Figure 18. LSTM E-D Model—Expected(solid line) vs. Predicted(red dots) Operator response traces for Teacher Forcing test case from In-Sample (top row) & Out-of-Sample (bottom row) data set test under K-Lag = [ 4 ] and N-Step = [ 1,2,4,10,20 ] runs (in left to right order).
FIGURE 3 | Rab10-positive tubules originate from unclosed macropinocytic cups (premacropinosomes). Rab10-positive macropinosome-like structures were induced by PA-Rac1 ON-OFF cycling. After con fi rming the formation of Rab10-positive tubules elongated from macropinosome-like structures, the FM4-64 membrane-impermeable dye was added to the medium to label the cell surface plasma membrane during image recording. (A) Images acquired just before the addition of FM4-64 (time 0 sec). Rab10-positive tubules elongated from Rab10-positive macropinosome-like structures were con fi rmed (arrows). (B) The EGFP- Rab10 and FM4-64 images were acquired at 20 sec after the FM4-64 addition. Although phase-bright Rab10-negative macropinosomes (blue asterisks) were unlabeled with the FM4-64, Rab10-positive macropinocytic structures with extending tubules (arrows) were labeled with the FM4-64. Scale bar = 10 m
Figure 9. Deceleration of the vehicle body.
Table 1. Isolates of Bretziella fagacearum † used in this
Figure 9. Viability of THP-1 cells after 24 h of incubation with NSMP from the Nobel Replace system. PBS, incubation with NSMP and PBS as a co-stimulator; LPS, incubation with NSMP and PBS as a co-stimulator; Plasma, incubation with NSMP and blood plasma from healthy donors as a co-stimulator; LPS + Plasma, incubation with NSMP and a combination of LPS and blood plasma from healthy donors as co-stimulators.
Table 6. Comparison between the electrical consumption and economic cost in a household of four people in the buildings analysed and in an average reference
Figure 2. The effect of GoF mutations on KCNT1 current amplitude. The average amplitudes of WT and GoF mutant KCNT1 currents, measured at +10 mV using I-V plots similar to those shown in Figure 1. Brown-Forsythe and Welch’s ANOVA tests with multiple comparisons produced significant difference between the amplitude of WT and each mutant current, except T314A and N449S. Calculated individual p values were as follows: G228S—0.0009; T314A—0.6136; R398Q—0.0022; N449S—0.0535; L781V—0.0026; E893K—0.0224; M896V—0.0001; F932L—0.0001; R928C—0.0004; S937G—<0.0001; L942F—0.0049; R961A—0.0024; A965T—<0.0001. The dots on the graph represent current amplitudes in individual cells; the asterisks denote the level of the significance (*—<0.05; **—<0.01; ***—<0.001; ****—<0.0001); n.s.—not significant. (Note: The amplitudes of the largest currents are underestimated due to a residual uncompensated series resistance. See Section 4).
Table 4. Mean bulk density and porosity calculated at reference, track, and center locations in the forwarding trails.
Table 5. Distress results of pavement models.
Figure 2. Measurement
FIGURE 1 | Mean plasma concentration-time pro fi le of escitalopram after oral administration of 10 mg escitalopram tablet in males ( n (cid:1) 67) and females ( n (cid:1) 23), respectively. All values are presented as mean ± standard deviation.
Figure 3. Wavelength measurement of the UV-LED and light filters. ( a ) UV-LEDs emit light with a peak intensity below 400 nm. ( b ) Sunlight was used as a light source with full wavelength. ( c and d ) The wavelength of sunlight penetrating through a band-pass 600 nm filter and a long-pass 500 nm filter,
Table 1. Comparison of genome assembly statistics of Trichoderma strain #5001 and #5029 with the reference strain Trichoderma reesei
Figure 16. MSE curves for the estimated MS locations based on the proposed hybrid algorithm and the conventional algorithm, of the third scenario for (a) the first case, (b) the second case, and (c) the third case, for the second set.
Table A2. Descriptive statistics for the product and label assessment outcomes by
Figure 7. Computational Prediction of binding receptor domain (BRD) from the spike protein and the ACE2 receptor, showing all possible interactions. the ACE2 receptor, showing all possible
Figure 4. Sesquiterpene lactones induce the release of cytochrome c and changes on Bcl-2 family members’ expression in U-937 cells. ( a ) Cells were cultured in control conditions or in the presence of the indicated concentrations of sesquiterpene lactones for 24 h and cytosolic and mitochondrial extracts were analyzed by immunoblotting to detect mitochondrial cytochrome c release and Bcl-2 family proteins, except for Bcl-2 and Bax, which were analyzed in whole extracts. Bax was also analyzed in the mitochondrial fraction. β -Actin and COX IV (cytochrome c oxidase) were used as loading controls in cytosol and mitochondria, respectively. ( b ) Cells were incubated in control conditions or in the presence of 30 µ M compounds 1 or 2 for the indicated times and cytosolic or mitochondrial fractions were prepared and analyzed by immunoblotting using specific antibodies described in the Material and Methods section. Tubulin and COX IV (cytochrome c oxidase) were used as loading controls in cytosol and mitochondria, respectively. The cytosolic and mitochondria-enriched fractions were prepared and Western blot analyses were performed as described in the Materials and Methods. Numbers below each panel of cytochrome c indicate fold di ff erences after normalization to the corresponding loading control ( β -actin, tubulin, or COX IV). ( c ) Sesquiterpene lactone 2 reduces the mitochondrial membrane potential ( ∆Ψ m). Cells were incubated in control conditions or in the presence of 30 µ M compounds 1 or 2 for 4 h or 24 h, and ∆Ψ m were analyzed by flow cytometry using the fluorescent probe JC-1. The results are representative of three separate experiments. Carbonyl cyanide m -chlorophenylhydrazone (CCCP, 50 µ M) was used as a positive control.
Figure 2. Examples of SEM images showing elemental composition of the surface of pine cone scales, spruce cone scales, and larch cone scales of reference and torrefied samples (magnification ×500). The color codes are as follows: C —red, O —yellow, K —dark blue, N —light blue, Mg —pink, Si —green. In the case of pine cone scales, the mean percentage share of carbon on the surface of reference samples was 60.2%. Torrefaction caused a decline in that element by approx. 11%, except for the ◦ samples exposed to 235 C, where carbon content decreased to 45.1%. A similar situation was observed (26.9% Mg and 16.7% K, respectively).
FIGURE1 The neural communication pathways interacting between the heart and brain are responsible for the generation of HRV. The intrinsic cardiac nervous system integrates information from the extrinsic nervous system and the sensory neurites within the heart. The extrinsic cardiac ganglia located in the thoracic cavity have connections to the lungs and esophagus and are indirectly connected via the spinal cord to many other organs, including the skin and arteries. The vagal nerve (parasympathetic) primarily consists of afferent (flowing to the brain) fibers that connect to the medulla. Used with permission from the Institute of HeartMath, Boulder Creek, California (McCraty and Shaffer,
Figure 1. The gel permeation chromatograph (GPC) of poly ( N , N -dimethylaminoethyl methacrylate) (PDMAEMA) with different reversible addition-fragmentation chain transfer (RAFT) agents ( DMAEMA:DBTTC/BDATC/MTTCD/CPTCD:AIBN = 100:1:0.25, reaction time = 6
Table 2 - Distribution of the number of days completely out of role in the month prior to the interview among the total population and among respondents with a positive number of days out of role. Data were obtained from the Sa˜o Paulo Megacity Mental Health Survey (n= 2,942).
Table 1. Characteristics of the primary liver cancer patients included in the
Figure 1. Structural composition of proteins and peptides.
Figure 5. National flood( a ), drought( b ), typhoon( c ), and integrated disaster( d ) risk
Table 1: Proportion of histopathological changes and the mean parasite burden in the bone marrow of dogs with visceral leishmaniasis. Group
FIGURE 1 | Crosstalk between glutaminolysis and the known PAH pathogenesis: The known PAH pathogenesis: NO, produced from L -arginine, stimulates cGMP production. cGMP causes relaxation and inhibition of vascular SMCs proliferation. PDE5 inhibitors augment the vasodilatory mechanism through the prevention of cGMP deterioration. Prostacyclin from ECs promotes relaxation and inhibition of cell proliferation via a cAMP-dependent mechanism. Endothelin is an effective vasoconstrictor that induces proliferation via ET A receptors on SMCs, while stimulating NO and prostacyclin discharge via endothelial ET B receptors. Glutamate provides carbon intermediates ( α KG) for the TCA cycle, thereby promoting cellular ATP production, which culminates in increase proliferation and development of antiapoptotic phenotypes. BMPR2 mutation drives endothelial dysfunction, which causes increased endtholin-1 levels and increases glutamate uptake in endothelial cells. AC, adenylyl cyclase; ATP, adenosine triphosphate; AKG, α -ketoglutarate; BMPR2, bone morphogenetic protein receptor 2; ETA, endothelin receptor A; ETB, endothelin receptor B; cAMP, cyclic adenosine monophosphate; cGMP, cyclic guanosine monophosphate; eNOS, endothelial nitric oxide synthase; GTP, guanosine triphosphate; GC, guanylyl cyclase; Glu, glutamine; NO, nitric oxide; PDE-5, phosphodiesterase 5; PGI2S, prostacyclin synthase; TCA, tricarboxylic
==================================================
ACTIVITY
Reproduce every line of the material above that has the string "locations".

SOLUTION TO THE EXERCISE
Table 4. Mean bulk density and porosity calculated at reference, track, and center locations in the forwarding trails.
Figure 16. MSE curves for the estimated MS locations based on the proposed hybrid algorithm and the conventional algorithm, of the third scenario for (a) the first case, (b) the second case, and (c) the third case, for the second set.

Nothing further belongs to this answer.